A parent's hope in life is that their children exceed their accomplishments. For most parents that's just seeing them doing better financially, but for some there are higher stakes. Skye Mathers in Grimm Fairy Tales #1 from Zenescope is looking to pick up her mother's mantle with those higher stakes. The issue is written by Joe Brusha, penciled by Ediano Silva, colored by Ivan Nunes and lettered by Taylor Esposito.

The world of humans has forever changed and the Grimm Universe has been shaken to its core. It started with the Age of Darkness and now with the death of Sela Mathers, Earth's long time guardian, the Realms of Power have fallen into chaos. But Sela left behind one thing that may be able to save the world...her daughter, Skye.

Brusha's script in Grim Fairy Tales #1 reads like many other issues in the Grimm Fairy Tales universe in that the main points are familiar. Even though Skye is new to the guardian gig, Brusha gives her a pretty easy test to establish herself as capable of being powerful enough to be a good guardian. There's a few points where the script feels a little forced--mainly, where Skye is talking to herself as a way of filling the reader in.
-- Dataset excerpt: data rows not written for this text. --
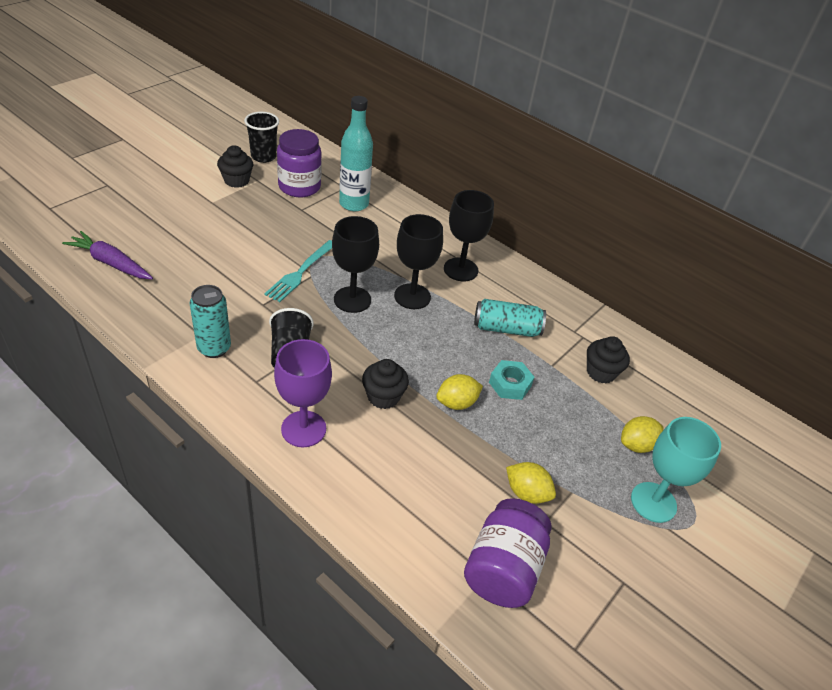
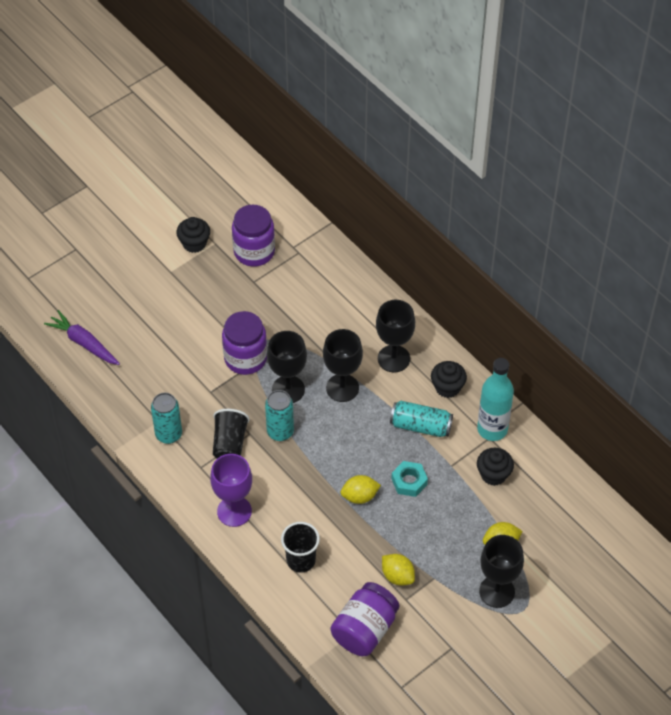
camera: 15 degrees right, 10 degrees up
black cup [244,112,279,163] -> black cup moved to [281,522,320,573]
turquoise fork [264,240,332,302] -> purple jar [222,311,267,375]
turquoise bottle [339,96,373,211] -> turquoise bottle moved to [477,358,514,441]
black cupcake [362,359,409,409] -> black cupcake moved to [431,361,467,398]
turquoise goblet [631,417,721,523] -> black goblet [479,535,524,608]
none -> turquoise can [265,390,294,441]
Brusha's pacing is overall pretty solid, although there are a few moments where the pacing seems to hurry for no particular reason. The issue's ending also feels a little tacked on to establish the rest of the series as Brusha throws it in without any real connection to events of the issue itself.

Silva's artwork is pretty clean throughout. Skye bears more than a passing resemblance to her mother and Silva illustrates her as something of a superhero with her guardian attire. Where Silva really excels in the book is rendering the werewolves that are causing terror for the local college as he draws them with a great attention to the more feral characteristics. Most of the book takes place at night and Silva does well in presenting the setting in such a way that it effectively establishes the mood. Nunes' colors further this effect by relying upon darker colors throughout.

Grim Fairy Tales #1 starts off in a way very similar to other books in that universe, but it's clear that Skye will be different than Sela in some regards. She's got a long ways to go before she can become as powerful as her mother and the signs are there that she's well on her way. Brusha offers an interesting way to reboot the universe through the eyes of another character, but it remains to be seen whether or not the story continues along a similar path. Silva's pencils are pretty strong and offer some great action sequences. Grimm Fairy Tales #1 a good start to rebooting the Grimm Fairy Tales universe even if it is in somewhat familiar territory.

Grimm Fairy Tales #1 is in stores December 21.